Table 4 contains data on the effect of lower solution temperature on the removal of hydrogen sulfide. Tests 133A-1 and 133A-2 used a feed gas containing about 11.5 pct. carbon dioxide and 5 pct. hydrogen sulfide. The gas and liquid rates were the same, but the split stream temperature was 92° C. in 133A-1, and 72° C. in 133A-2. The final concentration of hydrogen sulfide was 16.6 grains in 133A-1 and only 6.6 grains in 133A-2 with the cooler split stream.
In tests 158A and 162B the advantage of using a relatively cold stream of potassium carbonate for final removal of hydrogen sulfide is illustrated. The feed gas contained 0.3 to 0.5 pct. carbon dioxide and 0.11 to 0.15 pct. hydrogen sulfide. This concentration of hydrogen sulfide is higher than would be expected from an earlier hot carbonate purification at the usual temperatures but was used for ease of preparation and analysis. Two-stage regeneration was used in test 158A, with the main stream entering the absorber at 108° C. and the smaller stream at 90° C. The purified gas contained 46 grains of hydrogen sulfide per 100 cubic feet (0.069 percent) and 0.03 percent carbon dioxide. A single stream in 162B at a temperature of 42° C. gave a purified gas containing 0.3 grain hydrogen sulfide per 100 cu.ft., and 0.07 pct. carbon dioxide.

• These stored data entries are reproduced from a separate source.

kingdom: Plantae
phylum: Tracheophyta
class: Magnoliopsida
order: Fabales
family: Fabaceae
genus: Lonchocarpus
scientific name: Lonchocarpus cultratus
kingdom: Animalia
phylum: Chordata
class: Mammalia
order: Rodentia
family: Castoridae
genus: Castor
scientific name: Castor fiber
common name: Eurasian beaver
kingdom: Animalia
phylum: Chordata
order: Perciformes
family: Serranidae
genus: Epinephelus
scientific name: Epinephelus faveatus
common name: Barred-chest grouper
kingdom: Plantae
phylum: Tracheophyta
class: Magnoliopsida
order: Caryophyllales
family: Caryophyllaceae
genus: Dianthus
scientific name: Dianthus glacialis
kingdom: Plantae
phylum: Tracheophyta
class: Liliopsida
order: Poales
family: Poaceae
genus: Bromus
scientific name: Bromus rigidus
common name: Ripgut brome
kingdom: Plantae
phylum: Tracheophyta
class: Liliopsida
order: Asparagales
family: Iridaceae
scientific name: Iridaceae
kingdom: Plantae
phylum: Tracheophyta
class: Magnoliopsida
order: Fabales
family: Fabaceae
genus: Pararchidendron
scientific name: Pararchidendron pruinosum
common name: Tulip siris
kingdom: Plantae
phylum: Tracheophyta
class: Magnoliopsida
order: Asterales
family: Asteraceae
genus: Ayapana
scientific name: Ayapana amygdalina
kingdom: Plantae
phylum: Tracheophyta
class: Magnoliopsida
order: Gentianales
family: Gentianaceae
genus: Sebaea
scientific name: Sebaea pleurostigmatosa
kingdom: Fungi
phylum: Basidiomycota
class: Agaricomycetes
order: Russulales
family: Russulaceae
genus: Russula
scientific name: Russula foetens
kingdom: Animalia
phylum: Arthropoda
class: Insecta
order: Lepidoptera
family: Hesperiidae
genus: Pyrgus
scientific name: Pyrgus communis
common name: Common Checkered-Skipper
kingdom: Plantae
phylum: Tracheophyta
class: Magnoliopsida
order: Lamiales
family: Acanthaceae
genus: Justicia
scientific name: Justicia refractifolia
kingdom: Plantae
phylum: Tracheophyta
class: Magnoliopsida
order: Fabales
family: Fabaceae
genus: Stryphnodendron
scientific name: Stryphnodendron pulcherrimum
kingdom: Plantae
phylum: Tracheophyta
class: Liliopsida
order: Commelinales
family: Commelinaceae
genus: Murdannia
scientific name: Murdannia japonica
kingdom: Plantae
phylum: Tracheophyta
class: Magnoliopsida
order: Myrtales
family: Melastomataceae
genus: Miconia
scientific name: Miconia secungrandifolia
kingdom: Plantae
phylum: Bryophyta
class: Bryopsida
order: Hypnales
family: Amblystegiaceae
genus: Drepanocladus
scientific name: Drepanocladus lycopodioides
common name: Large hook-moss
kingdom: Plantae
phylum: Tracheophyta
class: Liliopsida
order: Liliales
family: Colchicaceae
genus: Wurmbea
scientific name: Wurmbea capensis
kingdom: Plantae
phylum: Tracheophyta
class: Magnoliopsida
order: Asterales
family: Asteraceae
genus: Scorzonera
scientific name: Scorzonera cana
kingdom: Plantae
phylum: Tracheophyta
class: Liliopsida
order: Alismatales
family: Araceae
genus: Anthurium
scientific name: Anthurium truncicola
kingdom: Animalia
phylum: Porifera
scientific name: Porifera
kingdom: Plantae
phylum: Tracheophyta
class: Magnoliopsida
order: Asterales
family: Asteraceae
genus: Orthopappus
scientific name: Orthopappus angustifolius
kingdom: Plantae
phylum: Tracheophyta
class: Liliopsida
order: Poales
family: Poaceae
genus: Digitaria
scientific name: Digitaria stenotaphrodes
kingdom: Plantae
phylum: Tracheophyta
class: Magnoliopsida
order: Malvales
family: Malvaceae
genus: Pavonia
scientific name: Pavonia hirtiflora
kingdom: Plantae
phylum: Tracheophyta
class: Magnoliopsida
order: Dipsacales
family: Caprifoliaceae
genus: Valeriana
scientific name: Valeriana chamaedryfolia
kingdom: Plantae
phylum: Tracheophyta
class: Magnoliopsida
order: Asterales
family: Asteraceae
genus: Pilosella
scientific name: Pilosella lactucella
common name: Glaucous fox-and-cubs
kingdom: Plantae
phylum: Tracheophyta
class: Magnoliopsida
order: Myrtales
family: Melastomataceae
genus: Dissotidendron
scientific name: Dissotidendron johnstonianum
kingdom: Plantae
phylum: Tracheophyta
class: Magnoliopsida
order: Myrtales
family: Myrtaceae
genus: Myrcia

An added margin to insure low concentration of hydrogen sulfide is the use of a few trays in the top section of the final absorber, to which the makeup solution (either KOH or K2CO3) is added. Losses of solution from leakage through pump packing or any other cause could be replaced in this manner. This was demonstrated in bench-scale equipment, in which a bleed stream of purified gas from the hot carbonate absorber was bubbled through a ½-in, level of 25-pct. potassium carbonate solution (135 cc. of solution) at 300 p.s.i.g. pressure and room temperature to determine the removal of hydrogen sulfide and carbon dioxide. Results were as follows:
Carbon dioxide did not react because the rate of reaction was too slow. If potassium hydroxide were used instead of the carbonate, the concentrations of both carbon dioxide and hydrogen sulfide would be lowered. However, the potassium hydroxide would be converted rapidly to potassium carbonate by the carbon dioxide, and the selectivity of the carbonate solution would be as demonstrated earlier.